In contemplating the morality of laws criminalizing drunk driving, the free man is compelled to approach the regulation with skepticism despite the emotionally charged nature of the subject. The laws, as they are currently written, attribute the number .08 to be synonymous with drunkenness and therefore automatically disqualifying one from legally operating a motor vehicle. This number is based off of one’s blood-alcohol content, not the quality, or more specifically the actual danger to others present in the manner of driving. This substantial distinction changes the nature, by means of the results produced, of the law into that which a libertarian must resist.


Those reliant upon the state for their comfort of mind attempt to obfuscate the reality by vociferously reciting the intent of their prized ruling, and often ignore the results. The intent is obvious and known to all through the dutiful repetition of the believers: drunk driving kills. The logic supporting such a claim is far from sound, and is tantamount to the claims that mere gun ownership kills. It fails to realize the distinction between inherently threatening action, and that which is in the realm of bodily sovereignty.

The laws, as they are written, fail to criminalize actions that are inherently dangerous, but rather the chemical makeup of one’s blood. This is an arbitrary number applied to the 190 million Americans who are of legal drinking age. It’s as ludicrous to suggest that the 250lb man with the tolerance of a daily drinker is done justice by the .08 designation as it is to insinuate that the 110lb first time drinker is not driving under the influence at .06. This diversity, tangible to even a casual observer, cements the reality of the arbitrary and immoral nature of the law as it is currently reads. The veracity of this assertion has major implications in determining the morality of drunk driving regulation.

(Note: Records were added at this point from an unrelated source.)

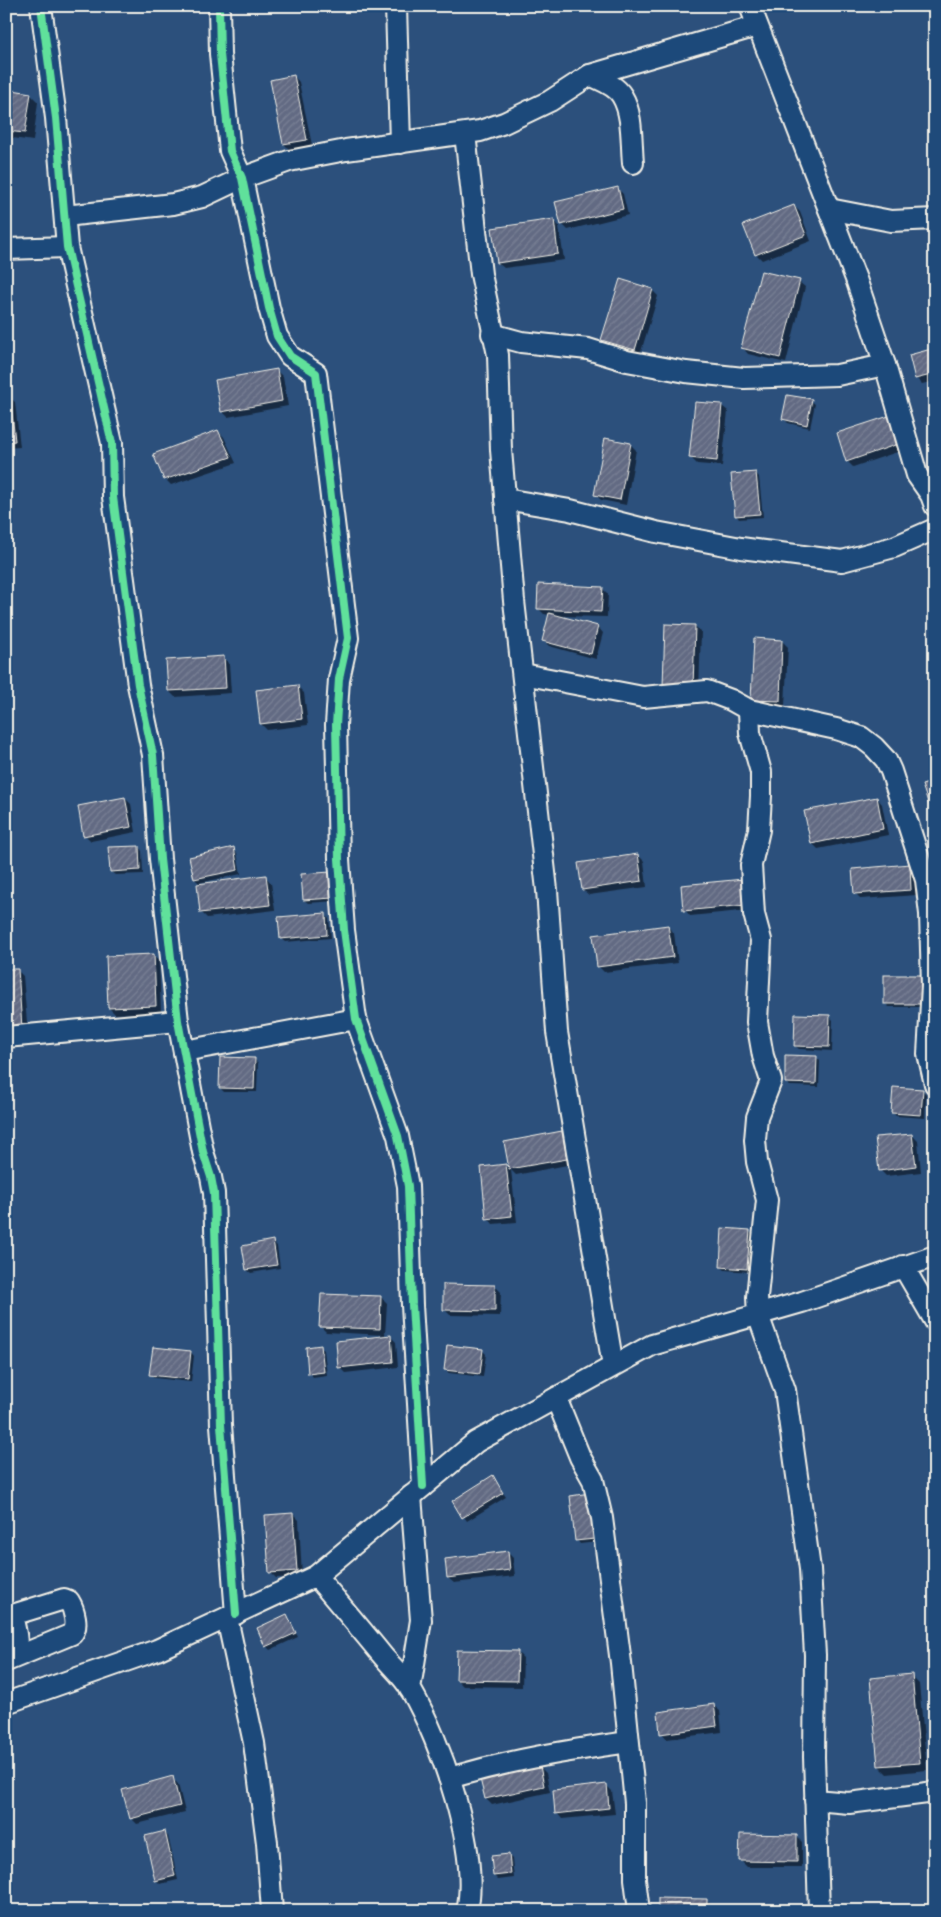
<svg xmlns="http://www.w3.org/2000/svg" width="941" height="1917" viewBox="0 0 941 1917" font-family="Delius,sans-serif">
  <defs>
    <pattern id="building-hatch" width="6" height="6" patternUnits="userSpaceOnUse" patternTransform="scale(1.25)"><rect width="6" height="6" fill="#626a83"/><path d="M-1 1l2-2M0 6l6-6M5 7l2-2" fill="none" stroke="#798095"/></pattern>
  </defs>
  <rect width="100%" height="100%" fill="#2c507c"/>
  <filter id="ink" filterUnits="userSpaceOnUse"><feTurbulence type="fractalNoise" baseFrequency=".02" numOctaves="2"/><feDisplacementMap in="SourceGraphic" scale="10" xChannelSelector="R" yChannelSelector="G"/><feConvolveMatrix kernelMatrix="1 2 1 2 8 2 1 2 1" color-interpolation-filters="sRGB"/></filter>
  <g filter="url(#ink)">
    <g fill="#0007">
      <polygon points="294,76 299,82 312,145 290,150 284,144 272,81"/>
      <polygon points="6,91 30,94 38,102 33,141 6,137"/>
      <polygon points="617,188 623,194 628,215 568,230 562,224"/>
      <polygon points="794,206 800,212 811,241 762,260 756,254"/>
      <polygon points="553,220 559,226 564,260 504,268 498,263"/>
      <polygon points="799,282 805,287 786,363 748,354 743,348"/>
      <polygon points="652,290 658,296 640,355 608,345 602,340"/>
      <polygon points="935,350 935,381 922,384 916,378"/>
      <polygon points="277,371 283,377 288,406 228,417 222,411"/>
      <polygon points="6,397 9,397 15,402 20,447 6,448"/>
      <polygon points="811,401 815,404 810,428 788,423 784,419"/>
      <polygon points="722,406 728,411 722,466 697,464 691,458"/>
      <polygon points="892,416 906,449 853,467 847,461"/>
      <polygon points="218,431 224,437 236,463 171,485 165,479"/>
      <polygon points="630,444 636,450 626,505 601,500 595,494"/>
      <polygon points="756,473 759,477 763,517 739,519 736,515"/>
      <polygon points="602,588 608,594 607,617 558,616 598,627 603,633 596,659 549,646 543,640 550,615 544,614 538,608"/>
      <polygon points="695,626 701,632 699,692 670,691"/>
      <polygon points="782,641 788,647 785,706 758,706 753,700"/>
      <polygon points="223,657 229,663 231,693 175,697 169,691"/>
      <polygon points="298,687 304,693 308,725 267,730 261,724 257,691"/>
      <polygon points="125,798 131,804 136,832 91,841 85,835"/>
      <polygon points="877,798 882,804 888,835 818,849 812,843"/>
      <polygon points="139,847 142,851 143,874 115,875 111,872"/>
      <polygon points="233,849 237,853 241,874 199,883 195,879 191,858"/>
      <polygon points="638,855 644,861 647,887 589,895 583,890"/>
      <polygon points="909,866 915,872 917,895 861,899 855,893"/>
      <polygon points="331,873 336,901 308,903 304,900"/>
      <polygon points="266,877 271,883 275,910 207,918 201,912"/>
      <polygon points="743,881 751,910 690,916 685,910"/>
      <polygon points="325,915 329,919 331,938 285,942 281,939"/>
      <polygon points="668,927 674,933 678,963 604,972 598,966"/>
      <polygon points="154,955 159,961 161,1012 115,1014 109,1008"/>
      <polygon points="17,970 23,976 28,1034 6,1036"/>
      <polygon points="886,976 925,1007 889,1007 885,1003"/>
      <polygon points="830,1017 833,1020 832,1051 799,1049 795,1046"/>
      <polygon points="816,1057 820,1061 819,1087 790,1086 786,1083"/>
      <polygon points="255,1060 258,1063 257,1092 224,1092 220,1088"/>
      <polygon points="922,1090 926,1094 925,1118 896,1116 892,1112"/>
      <polygon points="561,1132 567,1138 572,1164 516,1175 511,1170 517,1222 493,1224 488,1218 505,1165 511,1170 506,1143"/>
      <polygon points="912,1135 918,1141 921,1172 886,1176 880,1170"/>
      <polygon points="749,1231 753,1235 750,1272 725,1270 721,1267"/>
      <polygon points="273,1242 277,1246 280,1268 251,1273 247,1270"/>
      <polygon points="495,1286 501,1292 500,1316 450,1315 444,1309"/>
      <polygon points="381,1297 387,1303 385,1335 326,1332 320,1326"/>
      <polygon points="390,1336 396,1342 398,1367 345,1373 339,1367"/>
      <polygon points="320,1347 324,1350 327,1375 313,1377 310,1373"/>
      <polygon points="482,1350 486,1354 483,1377 449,1373 445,1370"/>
      <polygon points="191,1352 194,1356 191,1382 155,1378 151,1375"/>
      <polygon points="492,1477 506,1497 467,1521 453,1501"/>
      <polygon points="593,1498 598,1542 580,1544 577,1540"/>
      <polygon points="293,1514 299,1520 302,1577 276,1578 270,1572"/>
      <polygon points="507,1552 513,1558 515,1576 454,1583 448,1578"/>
      <polygon points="287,1616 298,1637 270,1650 266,1646"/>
      <polygon points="517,1652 523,1658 522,1687 463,1686 457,1680"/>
      <polygon points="911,1676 919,1684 927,1770 887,1774 879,1766"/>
      <polygon points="714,1706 720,1711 722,1732 667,1739 662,1733"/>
      <polygon points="540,1767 546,1773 550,1792 492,1805 486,1799"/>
      <polygon points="172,1778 178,1784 185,1812 137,1824 131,1818"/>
      <polygon points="606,1785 612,1791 615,1814 562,1819 557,1813"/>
      <polygon points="164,1832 168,1836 178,1880 160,1884 156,1880"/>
      <polygon points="796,1836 802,1842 802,1867 747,1867 741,1861"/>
      <polygon points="509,1856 512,1859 514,1878 498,1880 494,1876"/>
      <polygon points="706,1900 712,1906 712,1911 659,1911"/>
      <polygon points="257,1907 261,1911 243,1911"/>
    </g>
    <g fill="url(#building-hatch)" stroke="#f4f1e8">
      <polygon points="294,75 307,140 283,144 270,80"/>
      <polygon points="6,89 31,93 25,133 6,131"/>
      <polygon points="618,187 623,209 561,225 555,202"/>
      <polygon points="794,205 806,235 755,255 743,225"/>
      <polygon points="554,219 558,254 497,263 492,228"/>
      <polygon points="761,271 800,280 780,358 741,348"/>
      <polygon points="620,279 653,289 635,350 601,340"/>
      <polygon points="935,348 935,374 915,379 909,355"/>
      <polygon points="277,369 282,401 221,412 215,380"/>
      <polygon points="10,395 15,441 6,442 6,396"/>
      <polygon points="787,395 812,399 807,425 782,419"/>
      <polygon points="695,402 722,404 717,461 689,458"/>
      <polygon points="892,415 901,443 846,462 837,433"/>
      <polygon points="218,430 231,457 164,480 153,454"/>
      <polygon points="605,438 631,443 620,500 594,495"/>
      <polygon points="756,472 760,514 735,516 731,474"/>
      <polygon points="538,584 603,587 601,612 537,609"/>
      <polygon points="549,613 598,626 591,654 542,641"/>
      <polygon points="665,624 695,625 693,687 663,686"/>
      <polygon points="754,638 782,640 780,701 751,700"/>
      <polygon points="224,656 226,688 168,691 166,660"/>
      <polygon points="298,685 302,719 260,724 256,690"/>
      <polygon points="935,781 935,806 930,808 922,785"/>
      <polygon points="125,797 131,827 83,836 78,806"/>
      <polygon points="877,797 883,829 811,844 804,811"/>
      <polygon points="139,846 140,870 110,872 108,847"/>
      <polygon points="234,847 238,870 194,879 189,857"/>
      <polygon points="638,854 642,881 582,890 578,863"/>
      <polygon points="910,864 911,890 854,894 852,869"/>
      <polygon points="331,872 333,898 303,900 301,874"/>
      <polygon points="266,875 270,905 200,913 197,884"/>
      <polygon points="744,879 746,905 683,911 681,885"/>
      <polygon points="326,913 327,935 280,939 278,917"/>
      <polygon points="668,925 673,957 597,967 593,935"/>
      <polygon points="154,954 156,1006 108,1008 106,956"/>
      <polygon points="6,969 18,969 22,1028 6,1030"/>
      <rect x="884" y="975" width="38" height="29"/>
      <polygon points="795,1014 830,1015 829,1047 794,1046"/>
      <polygon points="785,1055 817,1056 816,1084 785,1083"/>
      <polygon points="220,1057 255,1058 254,1089 219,1088"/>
      <polygon points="893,1087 923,1089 921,1115 891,1113"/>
      <polygon points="562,1131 567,1159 509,1169 504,1142"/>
      <polygon points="912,1134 916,1166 879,1171 875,1137"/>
      <polygon points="506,1164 512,1216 486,1219 481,1167"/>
      <polygon points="722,1228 750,1230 747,1269 720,1267"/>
      <polygon points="273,1240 277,1265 246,1270 242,1246"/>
      <polygon points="443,1284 495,1285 495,1311 443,1310"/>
      <polygon points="321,1294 381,1296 380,1329 319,1327"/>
      <polygon points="391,1335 393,1362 338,1368 336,1341"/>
      <polygon points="321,1345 324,1372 308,1374 306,1347"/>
      <polygon points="447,1345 483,1349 480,1374 444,1370"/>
      <polygon points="153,1347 191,1351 188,1379 149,1375"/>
      <polygon points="493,1475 503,1493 462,1518 452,1501"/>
      <polygon points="590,1493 595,1539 575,1541 570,1496"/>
      <polygon points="293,1513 297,1571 269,1573 265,1515"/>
      <polygon points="508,1551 510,1570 447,1578 445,1559"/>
      <polygon points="287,1614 296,1633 265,1647 257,1628"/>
      <polygon points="457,1650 518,1651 517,1681 456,1680"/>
      <polygon points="912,1674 920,1763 878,1766 870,1678"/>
      <polygon points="714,1704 717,1726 660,1734 658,1712"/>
      <polygon points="540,1766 544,1786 485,1799 480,1779"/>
      <polygon points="173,1776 180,1806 130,1819 122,1790"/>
      <polygon points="607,1784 609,1808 555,1814 553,1790"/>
      <polygon points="165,1831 175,1876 155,1881 145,1836"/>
      <polygon points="740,1834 797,1835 797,1862 739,1861"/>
      <polygon points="509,1854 511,1874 493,1876 491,1856"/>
      <polygon points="658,1898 707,1899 707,1911 658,1911"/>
    </g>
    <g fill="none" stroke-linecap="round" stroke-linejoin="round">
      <defs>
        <g id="minor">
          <polyline points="41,6 56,118 67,247 112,443 113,497 138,685 153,755 160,859 178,1021 203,1152 211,1177 214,1193 221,1425 236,1614"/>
          <polyline points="219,6 220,54 230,151 242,178 269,308 277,336 290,356 316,373 348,638 339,679 336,725 339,859 344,930 356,1019 398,1136 408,1186 412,1305 423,1486"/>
          <polyline points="396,6 400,143"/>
          <polyline points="750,6 856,279 885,365 917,475 931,495 935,506"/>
          <path d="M590 75C600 80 616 85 622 96 633 114 631 142 633 163"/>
          <polyline points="465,134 481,274 498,355 501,450 514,601 547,890 557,1032 613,1366"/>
          <polyline points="829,209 891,221 935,219"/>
          <polyline points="65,216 173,204 202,197 242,178 289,161 346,150 480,131 504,123 550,101 590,75 757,26"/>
          <polyline points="6,249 67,247"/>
          <polyline points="492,334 521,342 588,349 627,361 686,372 744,378 837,375 885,365"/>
          <polyline points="505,499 570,510 656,532 741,548 842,561 894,547 935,529"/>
          <polyline points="523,674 643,697 707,691 731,700 749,710 836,729 861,737 874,747 886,760 891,771 926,880 930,914 932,986 928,1054 935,1084"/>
          <polyline points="749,710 750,733 761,772 761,796 759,830 751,865 754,914 761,940 757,1022 763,1056 771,1081 757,1117 755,1140 757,1162 767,1200 757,1297 758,1315 785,1390 810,1569 815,1655 814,1757 819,1911"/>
          <polyline points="6,1037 178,1021"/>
          <polyline points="184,1051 356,1019"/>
          <polyline points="903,1266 935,1321"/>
          <polyline points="556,1398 580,1457 593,1480 602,1518 621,1663 635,1803 635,1879 639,1911"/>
          <path d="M316 1576C338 1602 360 1628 382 1655 391 1666 404 1677 411 1690 441 1742 480 1851 467 1911"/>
          <path d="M6 1617 64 1599 69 1601C74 1609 79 1626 72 1634L9 1660"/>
          <polyline points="227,1618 254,1743 267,1843 272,1911"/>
          <path d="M6 1619 14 1624C17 1637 21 1654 6 1661"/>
          <polyline points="410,1689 421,1620 411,1496"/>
          <polyline points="6,1703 157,1650 316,1576 476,1442 652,1345 802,1302 935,1256"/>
          <path d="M449 1778C511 1760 565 1751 628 1742"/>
          <polyline points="815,1800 849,1803 935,1792"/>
        </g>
      </defs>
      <use href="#minor" stroke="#f4f1e8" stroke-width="24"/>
      <use href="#minor" stroke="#1f4a7a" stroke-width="20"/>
      <defs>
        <g id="cycleway">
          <polyline points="41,6 56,118 67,247 112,443 113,497 138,685 153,755 160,859 178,1021 203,1152 211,1177 214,1193 221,1425 236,1614"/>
          <polyline points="219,6 220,54 230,151 242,178 269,308 277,336 290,356 316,373 348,638 339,679 336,725 339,859 344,930 356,1019 398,1136 408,1186 412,1305 423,1486"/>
        </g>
      </defs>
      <use href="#cycleway" stroke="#1f4a7a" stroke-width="11"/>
      <use href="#cycleway" stroke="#60e19b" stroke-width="8"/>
    </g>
  </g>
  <rect width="941" height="1917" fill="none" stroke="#1f4a7a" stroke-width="25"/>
  <rect x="12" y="12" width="916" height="1892" fill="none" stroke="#f4f1e8" stroke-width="2" filter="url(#ink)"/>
</svg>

Laws that lock a person in a cage for participating in an action that does not directly threaten anyone is a law requiring reform or abolition. Designating individuals as drunk drivers and therefore a menace to be removed based off this arbitrary number is a perpetuation of prohibition, not a means of creating a safe environment for drivers. Despite the claims of the left, drunk driving is not equivalent to pointing your gun at someone. A violation of the Non-Aggression Principle is not limited in that it requires a victim of bodily harm. Threatening damage to one’s property or body is tantamount in this respect.


Unfortunately for those who support the current laws, having a blood-alcohol content of .08 is not an inherently threatening action. Its subjective nature resides in the dissimilar tolerances and other assorted attributes possessed by the 190 million legal adults. The distinction being articulated exists between drunk driving and reckless driving. Drunk driving, by its nature, does not inflict harm nor give genuine reason to believe that harm will be inflicted onto others. It is merely an attribute of an individual’s current state, not an action. Reckless driving is participating in actions that are reckless and therefore, by their nature, endangering others. Laws must criminalize actions that threaten others in order to be just, the chemical make-up of a person’s blood is not sufficient cause for stripping that person of liberties.

Laws should not be imposed based off of good intentions or malleable statistics. Instead, the existential truth of natural law demands it exist as the underpinning of any attempted regulations upon the actions of men. The collectivist seeks to create laws that will pose an ostensible gain for the greatest number of people within their borders. Free individuals reject this notion as demonstrating a perilous disregard for the nature of laws. Law does not exist to create comfort for the subjects of it but rather to enhance freedom. Yet freedom is not enhanced through the criminalization of drunk driving.

On the contrary, the opposite effect is realized. The religiously reliant perpetually demand further protections until the point is reached when the police detain and question everyone on a road. Realizing that drunken driving laws do not criminalize aggressive actions upon individuals necessitates the conclusion that all laws that seek to criminalize the bodily state of the individual at the time of detainment are aggressively immoral. In order to violate the Non-Aggression Principle, one must initiate aggressive action against another individual. On the public road, this can only be accomplished through means of either aggressive or reckless driving. Therefore all laws that penalize a driver’s state of being, as opposed to the reality of his actions, must be eliminated in favor of laws regulating reckless and aggressive driving.